[[ DATA TO PROCESS, beginning ]]
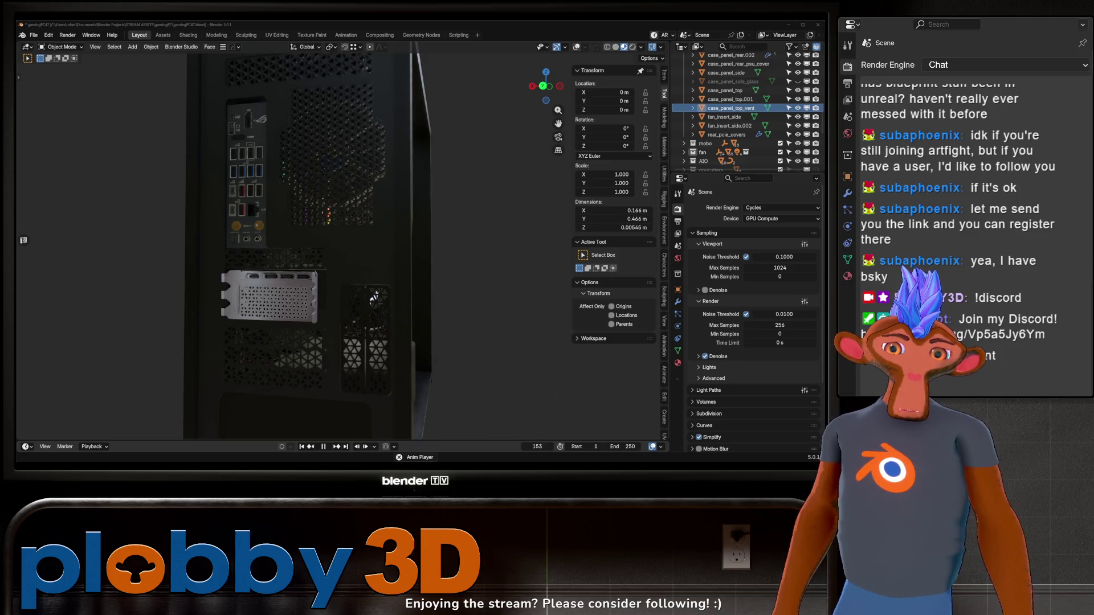
- Orbit to the case's rear to frame the graphics card bracket and lower perforated vent panel
mouse_move(374, 297)
middle_down()
mouse_move(422, 200)
mouse_move(423, 218)
mouse_move(453, 217)
middle_up()
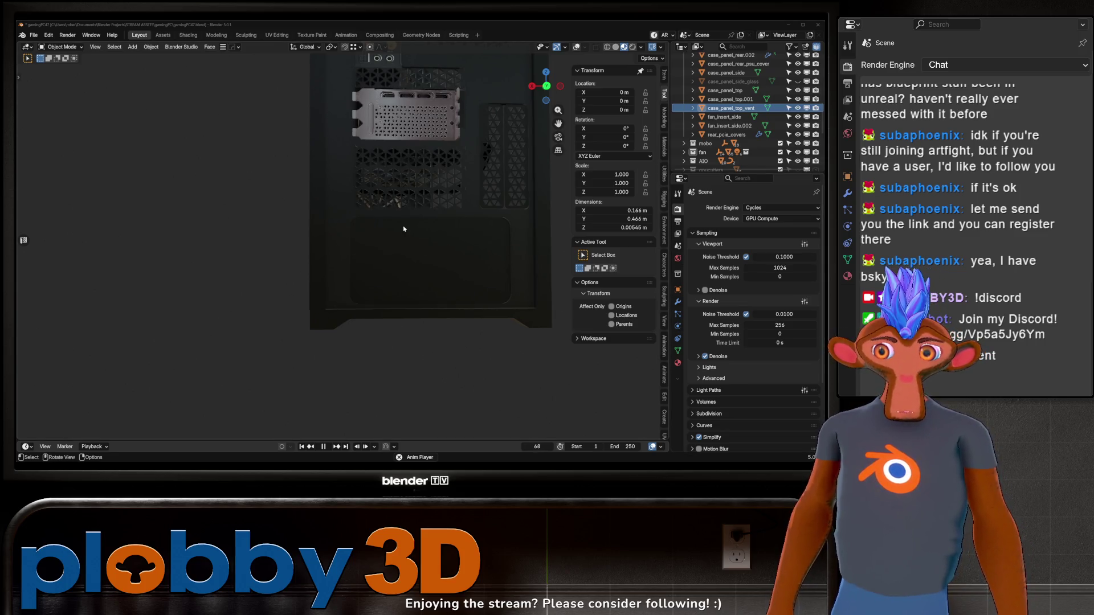
- Orbit to an angled front view showing the liquid cooler pump, PNY graphics card and side fans
middle_drag(390, 222, 601, 220)
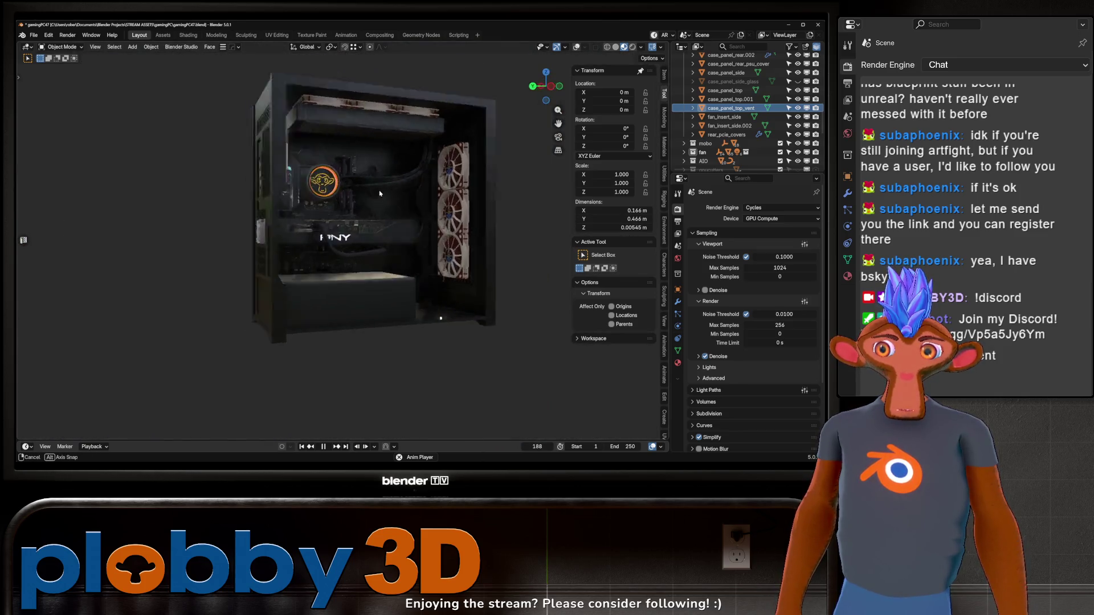
mouse_move(373, 217)
middle_down()
mouse_move(366, 227)
mouse_move(319, 228)
middle_up()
[[ DATA TO PROCESS, end ]]
EXERCISE GOAL | Your reply should consist of one number: how many lines in the entries contain the string "Orbit".

SOLVED EXERCISE | 2